Couple that with exponentially shorter development times as technology progresses and it is going to happen. It has to... not because we want to save the environment or be responsible but because there is money to be made in alternate energy.
Take a look at this trend:
http://www.earth-policy.org/Indicato...tor12_data.htm
It's not a linear trend. Fossil fuel growth doesn't have this same kind of a curve.
Technology growth is an exponential curve made up from a series of S curves. A technology starts out slow and gradually builds then as it is begins to work and become profitable, it goes through an exponential growth period. As the limits of that technology are reached the curve slows down and you get an S shaped curve. But the amazing thing is that as that technology starts to slow down, a newer technology always emerges with a new S curve that starts to take off as the old one flattens. If you average these S curves together, you will notice that the overall trend is exponential and the new technology increases what the old one can do by several orders of magnitude.

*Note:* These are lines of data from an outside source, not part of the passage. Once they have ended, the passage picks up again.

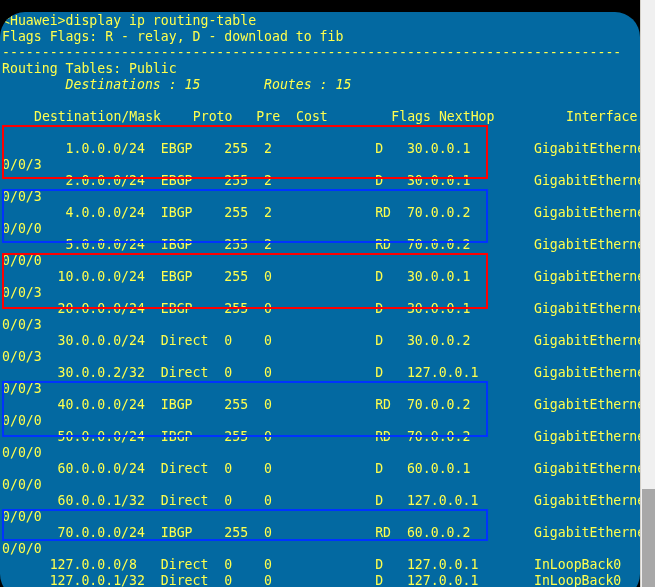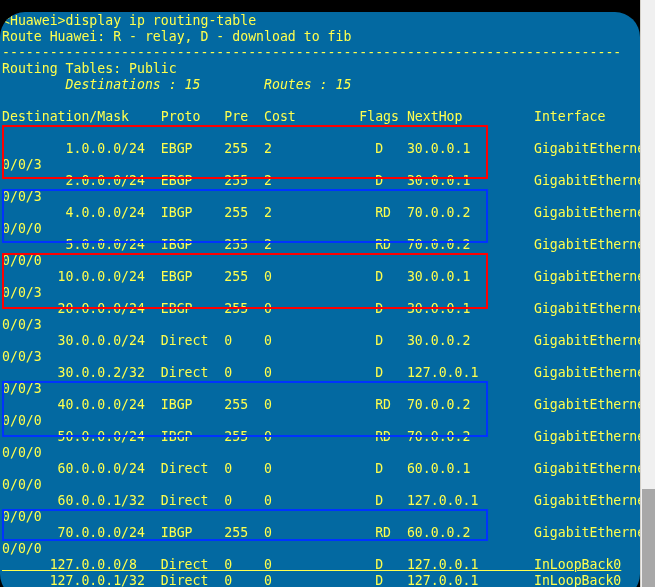--- a/index.html
+++ b/index.html
@@ -77,26 +77,26 @@
   }
 </style>
 </head>
 <body>
 
 <div id="screen">
 
   <div id="terminal">
 
   <div class="line" style="top: 1px;">&lt;Huawei&gt;display ip routing-table</div>
-      <div class="line" style="top: 17px;">Route Huawei: R - relay, D - download to fib</div>
+      <div class="line" style="top: 17px;">Flags Flags: R - relay, D - download to fib</div>
       <div class="line" style="top: 33px;">------------------------------------------------------------------------------</div>
       <div class="line" style="top: 49px;">Routing Tables: Public</div>
       <div class="line" style="top: 65px; font-style: italic;">        Destinations : 15        Routes : 15</div>
       <div class="line" style="top: 81px;"></div>
-      <div class="line" style="top: 97px;">Destination/Mask    Proto   Pre  Cost        Flags NextHop         Interface</div>
+      <div class="line" style="top: 97px; margin-left: 32px;">Destination/Mask    Proto   Pre  Cost        Flags NextHop         Interface</div>
       <div class="line" style="top: 113px;"></div>
       <div class="line" style="top: 129px;">        1.0.0.0/24  EBGP    255  2             D   30.0.0.1        GigabitEthernet</div>
       <div class="line" style="top: 145px;">0/0/3</div>
       <div class="line" style="top: 161px;">        2.0.0.0/24  EBGP    255  2             D   30.0.0.1        GigabitEthernet</div>
       <div class="line" style="top: 177px;">0/0/3</div>
       <div class="line" style="top: 193px;">        4.0.0.0/24  IBGP    255  2             RD  70.0.0.2        GigabitEthernet</div>
       <div class="line" style="top: 209px;">0/0/0</div>
       <div class="line" style="top: 225px;">        5.0.0.0/24  IBGP    255  2             RD  70.0.0.2        GigabitEthernet</div>
       <div class="line" style="top: 241px;">0/0/0</div>
       <div class="line" style="top: 257px;">       10.0.0.0/24  EBGP    255  0             D   30.0.0.1        GigabitEthernet</div>
@@ -110,21 +110,21 @@
       <div class="line" style="top: 385px;">       40.0.0.0/24  IBGP    255  0             RD  70.0.0.2        GigabitEthernet</div>
       <div class="line" style="top: 401px;">0/0/0</div>
       <div class="line" style="top: 417px;">       50.0.0.0/24  IBGP    255  0             RD  70.0.0.2        GigabitEthernet</div>
       <div class="line" style="top: 433px;">0/0/0</div>
       <div class="line" style="top: 449px;">       60.0.0.0/24  Direct  0    0             D   60.0.0.1        GigabitEthernet</div>
       <div class="line" style="top: 465px;">0/0/0</div>
       <div class="line" style="top: 481px;">       60.0.0.1/32  Direct  0    0             D   127.0.0.1       GigabitEthernet</div>
       <div class="line" style="top: 497px;">0/0/0</div>
       <div class="line" style="top: 513px;">       70.0.0.0/24  IBGP    255  0             RD  60.0.0.2        GigabitEthernet</div>
       <div class="line" style="top: 529px;">0/0/0</div>
-      <div class="line" style="top: 545px; text-decoration: underline;">      127.0.0.0/8   Direct  0    0             D   127.0.0.1       InLoopBack0</div>
+      <div class="line" style="top: 545px;">      127.0.0.0/8   Direct  0    0             D   127.0.0.1       InLoopBack0</div>
       <div class="line" style="top: 561px; text-align: center;">      127.0.0.1/32  Direct  0    0             D   127.0.0.1       InLoopBack0</div>
     </div>
 
   <div id="annotation-layer">
       <div class="hl-box" style="left: 2px; top: 125px; width: 486px; height: 54px; border-color: rgb(255, 0, 0);"></div>
       <div class="hl-box blue" style="left: 2px; top: 189px; width: 486px; height: 54px; border-color: rgb(0, 51, 255);"></div>
       <div class="hl-box" style="left: 2px; top: 253px; width: 486px; height: 56px; border-color: rgb(255, 0, 0);"></div>
       <div class="hl-box blue" style="left: 2px; top: 381px; width: 486px; height: 56px; border-color: rgb(0, 51, 255);"></div>
       <div class="hl-box blue" style="left: 2px; top: 509px; width: 486px; height: 32px; border-color: rgb(0, 51, 255);"></div>
     </div>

We have seen the effects of this technology expansion on computation already. We started out with manual computations. They were slow... pencil and paper type of transactions. This lasted thousands of years. Electromechanical technology (punch cards) increased our computational power. These got faster and faster on an S curve but eventually topped out where relays took over and gave a new fresh S curve... which was replaced by S curves offered by vacuum tubes, then transistors, and eventually integrated circuits. Now as the physical limits of transistors are starting to be seem, new technologies in nanotech and quantum computing are starting to emerge promising to carry on the exponential scale
http://en.wikipedia.org/wiki/Image:PPTMooresLawai.jpg
http://en.wikipedia.org/wiki/Acceler...rating_Returns
This is not just in computing. This trend can be seen in ALL forms of technology... it is just the most obvious in computing since that technology is the furthest along in its exponential curve. Many of the curves that look kind of linear are really exponential, they just look like the start of the curve we saw in early computing. It is exponential, though... and that will be much more obvious in the next 20-50 years.
The same kind of curve is now obvious in wireless computing.
And in 20 years, it will be obvious in energy production too. We are simply at a shifting point between fossil and clean energy production.